Parecia que, entre eles, se azedava a mandioca. Na via pública, no entanto, os
presentes se alegravam com a mascarada. Os bobos foram agravando os insultos, em afiadas e
afinadas maldades. Acreditando tratar-se de um espetáculo, os transeuntes deixavam
moedinhas no passeio.
No terceiro dia, porém, os palhaços chegavam a vias de facto. As chapadas[4] se
desajeitavam, os pontapés zumbiam mais no ar que nos corpos. A miudagem[5] se divertia,
imitando os golpes dos saltimbancos. E riam-se dos disparatados, os corpos em si mesmos se
tropeçando. E os meninos queriam retribuir a gostosa bondade dos palhaços.
– Pai, me dê as moedinhas para eu deitar no passeio[6].
No quarto dia, os golpes e murros se agravaram. Por baixo das pinturas, o rosto dos
bobos começava a sangrar. Alguns meninos se assustaram. Aquilo era verdadeiro sangue?

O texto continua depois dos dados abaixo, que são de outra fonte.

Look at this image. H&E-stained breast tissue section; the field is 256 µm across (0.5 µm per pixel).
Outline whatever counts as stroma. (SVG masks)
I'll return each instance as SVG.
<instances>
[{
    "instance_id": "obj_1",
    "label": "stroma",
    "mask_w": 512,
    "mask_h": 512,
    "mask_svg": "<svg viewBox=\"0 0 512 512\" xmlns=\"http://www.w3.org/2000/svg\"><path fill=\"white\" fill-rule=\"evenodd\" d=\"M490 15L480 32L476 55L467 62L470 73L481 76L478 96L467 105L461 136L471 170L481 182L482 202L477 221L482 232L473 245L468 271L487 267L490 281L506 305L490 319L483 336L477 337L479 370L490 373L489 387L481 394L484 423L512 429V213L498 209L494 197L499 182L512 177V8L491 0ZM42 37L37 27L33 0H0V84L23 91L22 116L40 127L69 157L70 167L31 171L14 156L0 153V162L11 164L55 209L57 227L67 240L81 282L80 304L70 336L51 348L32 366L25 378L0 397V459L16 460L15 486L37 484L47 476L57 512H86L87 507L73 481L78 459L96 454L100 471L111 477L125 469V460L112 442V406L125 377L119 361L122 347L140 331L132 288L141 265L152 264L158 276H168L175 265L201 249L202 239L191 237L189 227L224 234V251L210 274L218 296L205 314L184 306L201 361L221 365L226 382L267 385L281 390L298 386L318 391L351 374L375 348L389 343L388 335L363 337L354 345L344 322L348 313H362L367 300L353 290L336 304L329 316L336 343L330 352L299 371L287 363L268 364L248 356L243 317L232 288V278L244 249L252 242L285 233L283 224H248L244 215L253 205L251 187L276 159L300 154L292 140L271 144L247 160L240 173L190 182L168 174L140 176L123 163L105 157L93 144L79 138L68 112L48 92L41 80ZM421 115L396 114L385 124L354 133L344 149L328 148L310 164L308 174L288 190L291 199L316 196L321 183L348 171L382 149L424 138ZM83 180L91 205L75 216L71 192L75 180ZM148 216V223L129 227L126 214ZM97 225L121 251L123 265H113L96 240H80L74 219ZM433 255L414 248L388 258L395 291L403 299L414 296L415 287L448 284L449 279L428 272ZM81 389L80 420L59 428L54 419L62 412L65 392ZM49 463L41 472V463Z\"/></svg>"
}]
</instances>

– Não é a sério, não se aflijam, sossegaram os pais. Em falha de trajetória houve quem
apanhasse um tabefe sem direcção. Mas era coisa ligeira, só servindo para aumentar os
risos. Mais e mais gente se ia juntando.
– O que se passa?
Nada. Um ligeiro desajuste de contas. Nem vale a pena separá-los. Eles se cansarão,
não passa o caso de uma palhaçada.
No quinto dia, contudo, um dos palhaços se muniu de um pau. E avançando sobre o
adversário lhe desfechou um golpe que lhe arrancou a cabeleira postiça. O outro, furioso, se
apetrechou de simétrica matraca e respondeu na mesma desmedida. Os varapaus assobiaram
no ar, em tonturas e volteios. Um dos espectadores, inadvertidamente, foi atingido. O homem
caiu, esparramorto.
Levantou-se certa confusão. Os ânimos se dividiram.
Aos poucos, dois campos de batalha se foram criando. Vários grupos cruzavam
pancadarias. Mais uns tantos ficaram caídos.
Entrava-se na segunda semana e os bairros em redor ouviram dizer que uma tonta
zaragata[7] se instalara em redor de dois palhaços. E que a coisa escaramuçara[8] toda a praça.
E a vizinhança achou graça. Alguns foram visitar a praça para confirmar os ditos. Voltavam com
contraditórias e acaloradas versões. A vizinhança se foi dividindo, em opostas opiniões. Em
alguns bairros se iniciaram conflitos.
No vigésimo dia se começaram a escutar tiros. Ninguém sabia exatamente de onde
provinham. Podia ser de qualquer ponto da cidade. Aterrorizados, os habitantes se armaram.
Qualquer movimento lhes parecia suspeito. Os disparos se generalizaram.
Corpos de gente morta começaram a se acumular nas ruas. O terror dominava toda a
cidade. Em breve, começaram os massacres.
No princípio do mês, todos os habitantes da cidade haviam morrido. Todos excepto os dois
palhaços. Nessa manhã, os cómicos se sentaram cada um em seu canto e se livraram das
vestes ridículas. Olharam-se, cansados. Depois, se levantaram e se abraçaram, rindo-se a
bandeiras despregadas. De braço dado, recolheram as moedas nas bermas[9] do passeio.
Juntos atravessaram a cidade destruída, cuidando não pisar os cadáveres. E foram à busca de
uma outra cidade.
 

[1] revidavam ataques; [2] bobagens, tolices; [3] coisa nenhuma, sem importância; [4] tapas; [5]
criançada; [6] colocar na calçada; [7] briga com pancadaria; [8] começava uma pequena; briga.